GPU Temperature Model
Problem
Given sequential data across several hours containing information about the computational load of a given computer server, predict the GPU temperature of the server at every second in the sequence.
Data Collection
To understand real-world usage, we analyzed the resource demands and arriving time intervals between task requests of a real datacenter (DC) Analysis of real-world data center workload traces indicated that tasks execution time and requested resources varied
- We simulated GPU usage under a diverse set of tasks with random task arriving time within specified ranges to mimic traffic patterns.
- We run a series of GPU-intensive benchmarks with various use cases including machine learning, image processing, financial modeling, etc.
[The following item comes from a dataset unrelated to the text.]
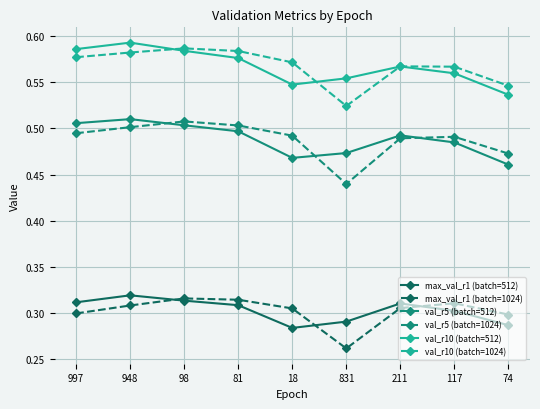

What is the total value across all series at 211?

2.7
- A service was launched to track the CPU, GPU, RAM, and disk utilization and temperature.
- Our premise in data collection was to capture the full spectrum of GPU behavior under different task arriving intervals.


Figure 2. Hypothetical behaviour of GPU temperature. Figure 3. Recursive Multi-step Forecasting Process[3].
Recursive multi-step forecasting
- The sequential nature of the data means that temperatures are closely related to adjacent values.
- Our models leverage either a lagged input or sliding window approach to capture these temporal dependencies.
- The window-based models used all data from the n previous time steps for an input shape of nxm, with n being window size and m being # of features.
- Tested 6 model architectures: Long Short-Term Memory (LSTM), XGBoost, CatBoost, LightGBM Transformer, and a hybrid CNN-LSTM model.
Scheduled Sampling
An issue that came up was accuracy for time series forecasting:
- Teacher forcing: In training, models accessed the real temperature from previous time steps, causing an overreliance on lagged features. In prediction, models only accessed the generated temperature of previous time steps, leading to compounding error.
- Scheduled Sampling (SS): Gradually transition from using the correct output (target sequence) as inputs to using the model's own predictions. This method made the model more robust to mistakes during inference, as it learned to rely on lag features less.
- With scheduled sampling, we reduced RMSE by over 50% across all models
Through the testing of new model architectures, scheduled sampling training, and extensive hyperparameter tuning, we reduced the RMSE from the existing temperature model by an estimated 90%.


Figure 4. Actual vs. Simulated temperature by an initial model. Figure 5. Actual vs Simulated temperature by scheduled sampling-trained hybrid model.